◆ **WORK TASK**
Reproduce every one of the records below verbatim, leaving out the pictures.

[Extracted records]
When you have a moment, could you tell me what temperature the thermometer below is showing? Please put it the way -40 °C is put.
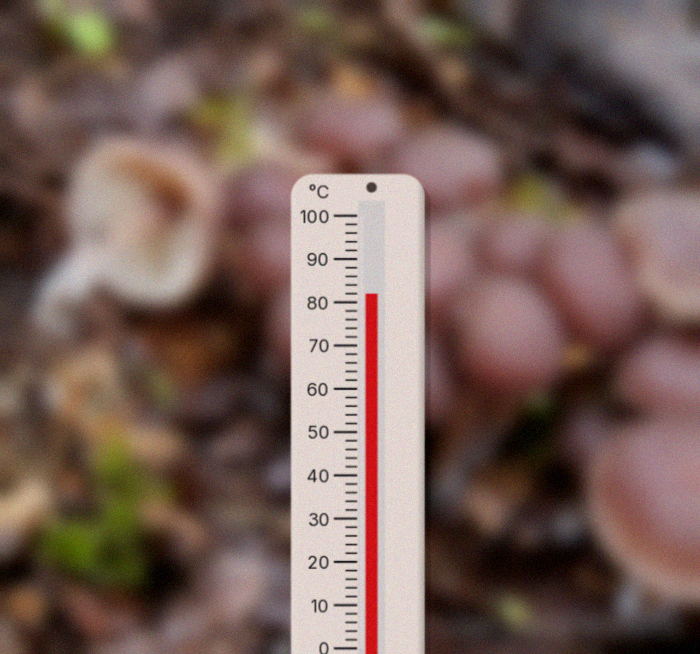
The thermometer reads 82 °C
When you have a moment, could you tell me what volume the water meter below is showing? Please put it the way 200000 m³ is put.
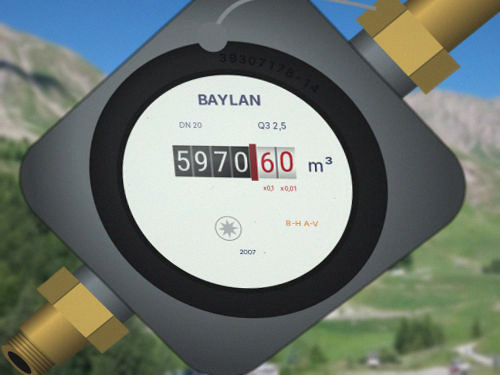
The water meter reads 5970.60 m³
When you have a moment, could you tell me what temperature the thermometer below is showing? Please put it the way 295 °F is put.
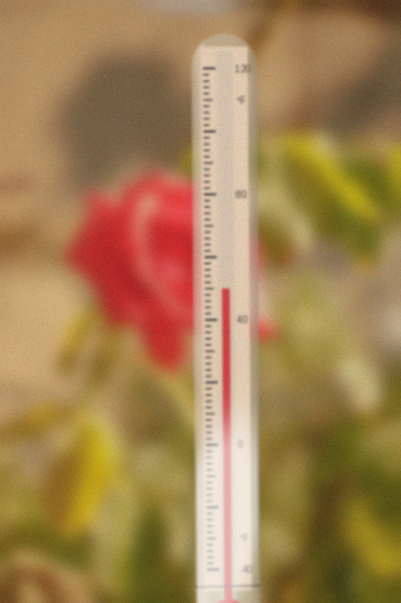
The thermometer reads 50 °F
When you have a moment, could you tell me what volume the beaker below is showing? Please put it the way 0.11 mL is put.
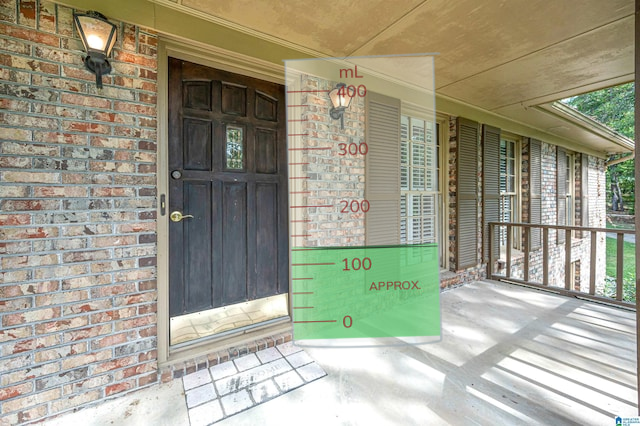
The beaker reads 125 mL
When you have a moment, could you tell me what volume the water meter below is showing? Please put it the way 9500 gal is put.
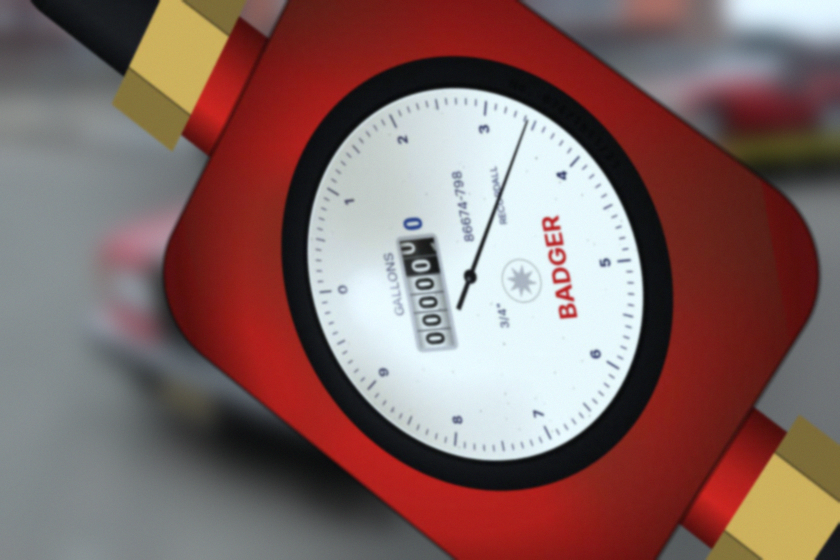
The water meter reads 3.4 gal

◆ **ANSWER BOX**
When you have a moment, could you tell me what temperature the thermometer below is showing? Please put it the way -40 °C is put.
The thermometer reads 82 °C
When you have a moment, could you tell me what volume the water meter below is showing? Please put it the way 200000 m³ is put.
The water meter reads 5970.60 m³
When you have a moment, could you tell me what temperature the thermometer below is showing? Please put it the way 295 °F is put.
The thermometer reads 50 °F
When you have a moment, could you tell me what volume the beaker below is showing? Please put it the way 0.11 mL is put.
The beaker reads 125 mL
When you have a moment, could you tell me what volume the water meter below is showing? Please put it the way 9500 gal is put.
The water meter reads 3.4 gal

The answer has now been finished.